Veniamo alla D. Qual è la differenza con la variante Delta?

«La “Delta” mostra tre cambiamenti chiave nella sequenza del genoma che codifica la proteina Spike: quella già presente nel ceppo California con un’altra mutazione conferisce resistenza agli anticorpi monoclonali; l’altra incrementa la produzione delle particelle virali e le possibilità di contagio».

Poi c’è la variante Gamma.

«Originaria del Brasile, può essere più contagiosa e determinare il rischio di reinfezione, perché riesce a eludere gli anticorpi generati dai vaccini. Ma i casi sono stabili: intorno al 7% in Italia».

E la variante Kappa?

«È simile alla “Delta”. Da maggio a oggi, le varianti indiane sono passate dal 4 al 20% di incidenza sul totale: presto diventeranno prevalenti, come nel Regno Unito. E c’è già un’altra forma in circolazione».

Quale?

«Nello Stato federato del Gujarat una variante con tre diverse mutazioni: la T478K che al virus può consentire di sfuggire agli anticorpi; la L452R, presente in altri ceppi già studiati, Iota ed Epsilon; la E484K tipica delle varianti Eta, Zeta, P.1 (detta brasiliana) e Beta (sudafricana)».

Si chiamano varianti perché modificano la sequenza del genoma. In che modo?

«Anche la sostituzione di un solo amminoacido, che va a comporre le proteine virali, può influenzare il decorso della malattia e i contagi».

Analizzare i codici genetici del virus aiuta a prevedere l’andamento della pandemia?

«I dati forniscono indicazioni epidemiologiche. Ma, per stabilire se una nuova variante sfugge agli anticorpi ed è più contagiosa, servono anche indagini di laboratorio, in vitro».

In che modo lei sceglie i campioni da sequenziare?

«All’inizio, in base a comportamenti clinici particolari o provenienze geografiche. Poi è stato necessario incrementare l’attività per esigenze epidemiologiche.
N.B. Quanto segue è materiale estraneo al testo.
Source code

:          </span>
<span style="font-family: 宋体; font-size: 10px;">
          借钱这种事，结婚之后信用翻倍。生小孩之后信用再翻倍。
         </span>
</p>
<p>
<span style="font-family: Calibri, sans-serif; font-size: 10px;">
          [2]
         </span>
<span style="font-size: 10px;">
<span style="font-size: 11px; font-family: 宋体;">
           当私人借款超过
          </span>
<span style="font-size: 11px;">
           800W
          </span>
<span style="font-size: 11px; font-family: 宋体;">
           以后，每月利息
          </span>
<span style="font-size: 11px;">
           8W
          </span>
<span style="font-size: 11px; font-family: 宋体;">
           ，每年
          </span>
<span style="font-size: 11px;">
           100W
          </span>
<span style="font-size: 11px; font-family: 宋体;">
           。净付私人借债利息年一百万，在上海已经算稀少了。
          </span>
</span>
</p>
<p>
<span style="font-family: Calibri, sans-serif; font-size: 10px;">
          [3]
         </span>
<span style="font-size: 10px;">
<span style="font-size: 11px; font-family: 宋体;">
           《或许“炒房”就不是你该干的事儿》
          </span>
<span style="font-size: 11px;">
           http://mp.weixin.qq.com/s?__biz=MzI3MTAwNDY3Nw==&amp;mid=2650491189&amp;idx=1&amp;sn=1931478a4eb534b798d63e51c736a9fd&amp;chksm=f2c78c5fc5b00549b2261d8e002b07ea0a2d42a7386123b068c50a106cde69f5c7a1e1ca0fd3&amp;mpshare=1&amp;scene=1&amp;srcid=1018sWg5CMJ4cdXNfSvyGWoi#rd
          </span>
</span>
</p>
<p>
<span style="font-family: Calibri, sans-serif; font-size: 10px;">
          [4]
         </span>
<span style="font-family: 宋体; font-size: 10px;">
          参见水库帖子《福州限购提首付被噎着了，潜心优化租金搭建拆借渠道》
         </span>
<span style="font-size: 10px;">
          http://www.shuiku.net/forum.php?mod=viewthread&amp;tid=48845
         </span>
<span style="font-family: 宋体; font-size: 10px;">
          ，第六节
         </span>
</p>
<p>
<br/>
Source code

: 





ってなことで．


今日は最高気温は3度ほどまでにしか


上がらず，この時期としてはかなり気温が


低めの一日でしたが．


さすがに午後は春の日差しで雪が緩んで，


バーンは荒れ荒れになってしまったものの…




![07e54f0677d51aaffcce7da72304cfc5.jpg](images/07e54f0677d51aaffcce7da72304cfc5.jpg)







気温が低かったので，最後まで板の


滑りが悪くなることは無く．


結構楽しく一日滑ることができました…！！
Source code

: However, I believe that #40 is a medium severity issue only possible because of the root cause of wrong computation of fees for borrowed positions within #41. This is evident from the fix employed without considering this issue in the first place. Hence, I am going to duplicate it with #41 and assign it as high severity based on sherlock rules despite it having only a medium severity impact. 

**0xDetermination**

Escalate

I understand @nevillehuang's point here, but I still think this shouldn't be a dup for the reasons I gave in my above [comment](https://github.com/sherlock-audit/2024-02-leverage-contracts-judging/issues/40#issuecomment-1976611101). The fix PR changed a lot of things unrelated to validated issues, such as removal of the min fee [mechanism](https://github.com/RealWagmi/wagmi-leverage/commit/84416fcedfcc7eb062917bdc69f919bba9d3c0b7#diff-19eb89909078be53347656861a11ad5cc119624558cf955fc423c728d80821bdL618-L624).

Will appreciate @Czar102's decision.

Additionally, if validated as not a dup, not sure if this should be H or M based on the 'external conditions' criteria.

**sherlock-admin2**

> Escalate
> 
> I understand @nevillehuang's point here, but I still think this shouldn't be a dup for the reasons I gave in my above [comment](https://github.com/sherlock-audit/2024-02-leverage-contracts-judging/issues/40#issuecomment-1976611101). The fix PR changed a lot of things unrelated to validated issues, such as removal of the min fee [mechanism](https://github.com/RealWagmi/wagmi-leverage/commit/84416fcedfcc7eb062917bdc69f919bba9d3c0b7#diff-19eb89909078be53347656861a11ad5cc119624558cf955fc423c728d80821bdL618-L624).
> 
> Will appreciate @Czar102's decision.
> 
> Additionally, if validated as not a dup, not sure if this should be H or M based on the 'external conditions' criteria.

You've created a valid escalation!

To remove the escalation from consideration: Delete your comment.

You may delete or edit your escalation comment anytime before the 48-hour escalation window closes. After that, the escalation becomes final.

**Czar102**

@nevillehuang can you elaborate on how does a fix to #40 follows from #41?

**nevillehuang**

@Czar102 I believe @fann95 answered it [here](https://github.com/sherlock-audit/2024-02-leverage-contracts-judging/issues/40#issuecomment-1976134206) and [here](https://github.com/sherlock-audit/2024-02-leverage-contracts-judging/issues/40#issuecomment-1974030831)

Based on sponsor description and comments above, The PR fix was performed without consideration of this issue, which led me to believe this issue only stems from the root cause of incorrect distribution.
La Campania ha un programma finanziato dalla Regione che ha portato a inserire quasi 20mila sequenze nella banca dati Gisaid, circa la metà di tutte in Italia».

Tra queste, c’è la variante Corradina. La sua scoperta.

«Isolata con i colleghi della Federico II in una paziente immunodepressa per mesi positiva al virus. Ha una modifica nel gene ORF3 e la sua osservazione può permettere di migliorare la gestione dell’infezione nei più fragili, che guariscono con difficoltà».

 

Perché chiamarla così?

«Da Corrado di Svevia, ultimo discendente di Federico II, per la tragica fine. A 16 anni».

Lei ha anche isolato, per la prima volta in Italia, la variante nigeriana.

«Grazie a un lavoro di squadra. La variante, ora definita Eta, è responsabile dell’1,2% dei contagi».

Ce ne sono altre in circolazione?

«Così tante da rendere indispensabile la classificazione in tre gruppi a seconda dell’impatto».

Perché alcune si diffondono e altre no?

«Tutte rappresentano tentativi di adattamento del virus, solo alcune hanno le caratteristiche per imporsi».

I vaccini restano efficaci?

«Evitano comunque la malattia in forma grave». Ma sempre nuove varianti sembrano aggiungersi all’alfabeto. «Rallentare la circolazione del virus con il vaccino, vuol dire ridurre le probabilità che si generino altre mutazioni».